**PROBLEM REQUIREMENTS**:
From the listing below, pull out every line where the string "products" appears.

== == ==

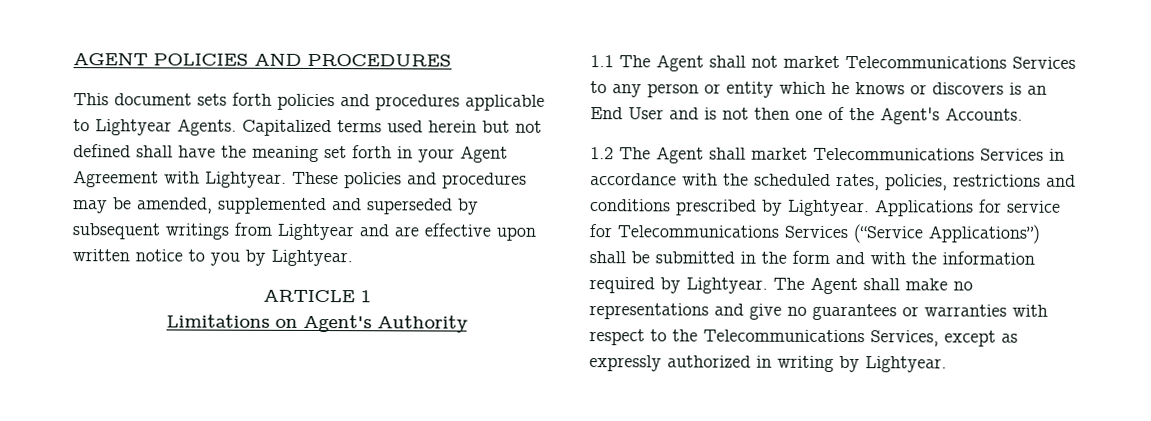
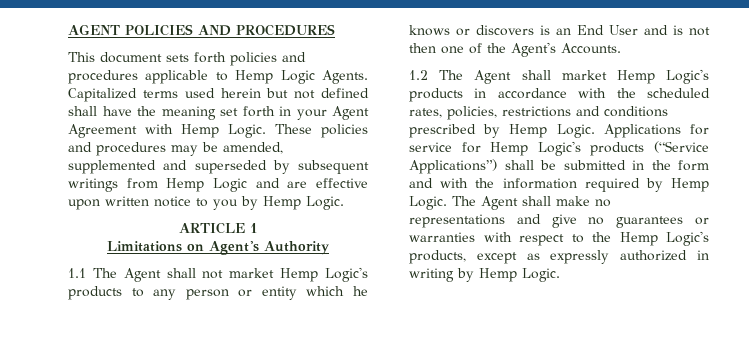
[95,119,172,136] Lightyear -> [235,70,315,84] Hemp Logic
[205,171,287,188] Lightyear. -> [181,124,266,138] Hemp Logic.
[277,223,354,241] Lightyear -> [166,178,247,192] Hemp Logic
[271,249,353,267] Lightyear. -> [263,196,344,210] Hemp Logic.
[845,56,1076,69] Telecommunications Services -> [280,267,368,282] [68,286,122,300] Hemp Logic's products
[813,147,1044,161] Telecommunications Services -> [616,69,709,84] [409,88,463,102] Hemp Logic's products
[787,199,870,217] Lightyear. -> [509,124,595,138] Hemp Logic.
[617,225,848,239] Telecommunications Services -> [490,141,645,156] Hemp Logic's products
[686,277,768,294] Lightyear. -> [671,178,709,192] [409,196,447,210] Hemp Logic.
[703,329,939,347] Telecommunications Services, -> [619,231,709,246] [409,250,466,264] Hemp Logic's products,
[865,356,947,373] Lightyear. -> [479,268,560,282] Hemp Logic.

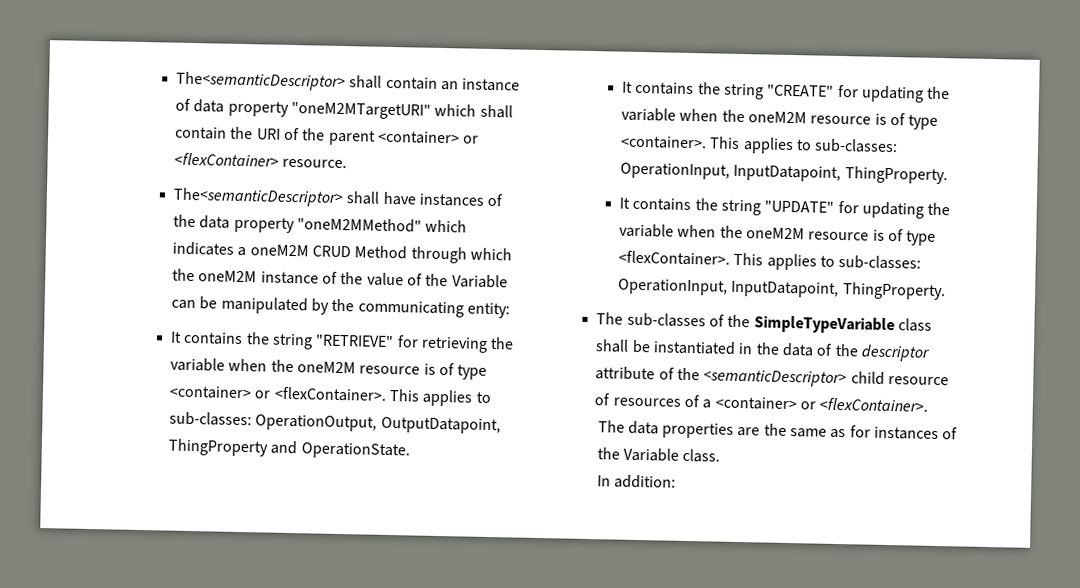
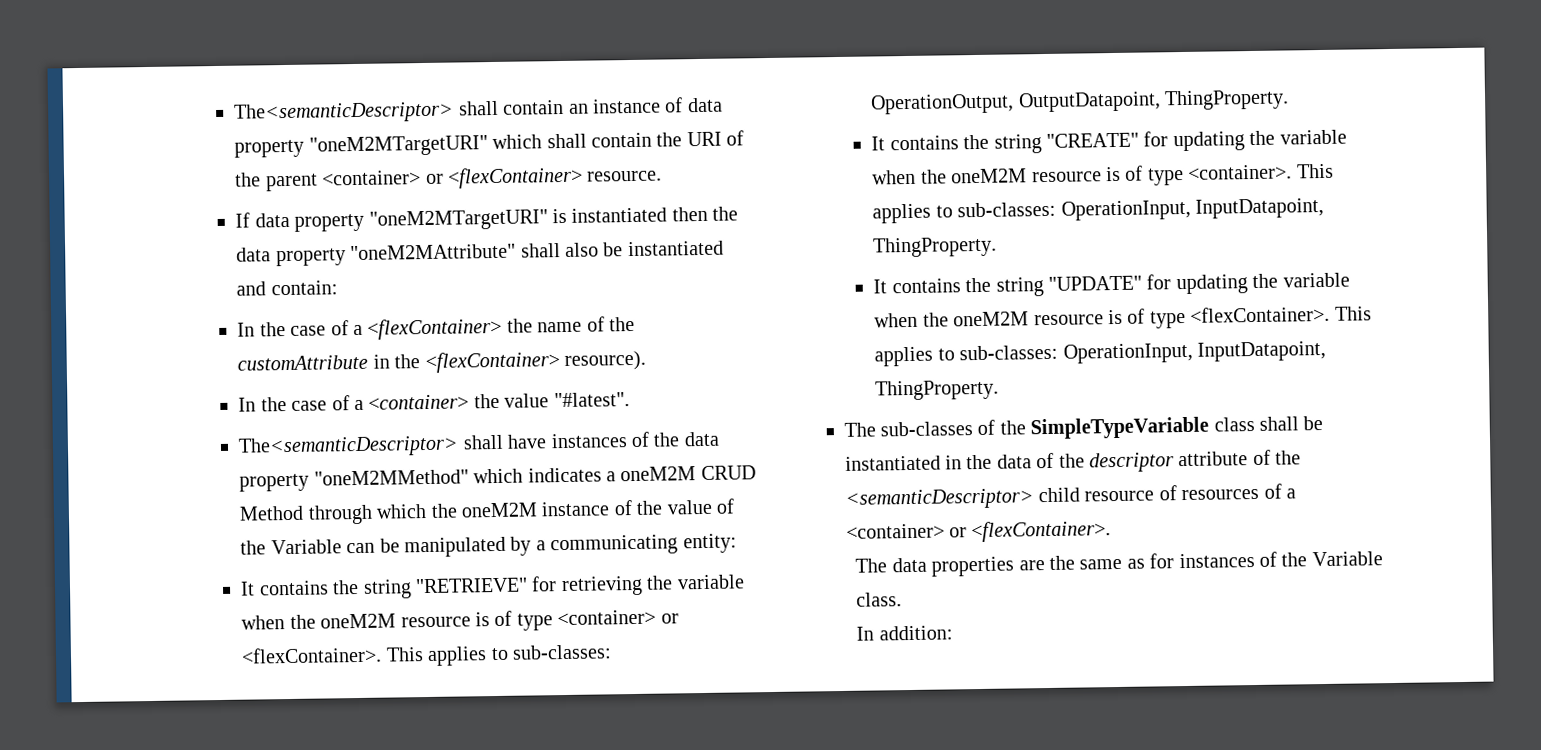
(348, 163) none -> [235,206,739,232] [236,240,724,267] [236,280,338,296] [237,316,635,340] [237,350,646,374] [238,392,630,412] // If data property "oneM2MTargetURI" is instantiated then the data property "oneM2MAttribute" shall also be instantiated and contain: // In the case of a <flexContainer> the name of the customAttribute in the <flexContainer> resource). // In the case of a <container> the value "#latest".
[331,298,355,312] the -> [535,540,546,551] a
[168,438,410,460] ThingProperty and OperationState. -> [1164,89,1290,111] ThingProperty.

== == ==

**ANSWER SECTION**:
[845,56,1076,69] Telecommunications Services -> [280,267,368,282] [68,286,122,300] Hemp Logic's products
[813,147,1044,161] Telecommunications Services -> [616,69,709,84] [409,88,463,102] Hemp Logic's products
[617,225,848,239] Telecommunications Services -> [490,141,645,156] Hemp Logic's products
[703,329,939,347] Telecommunications Services, -> [619,231,709,246] [409,250,466,264] Hemp Logic's products,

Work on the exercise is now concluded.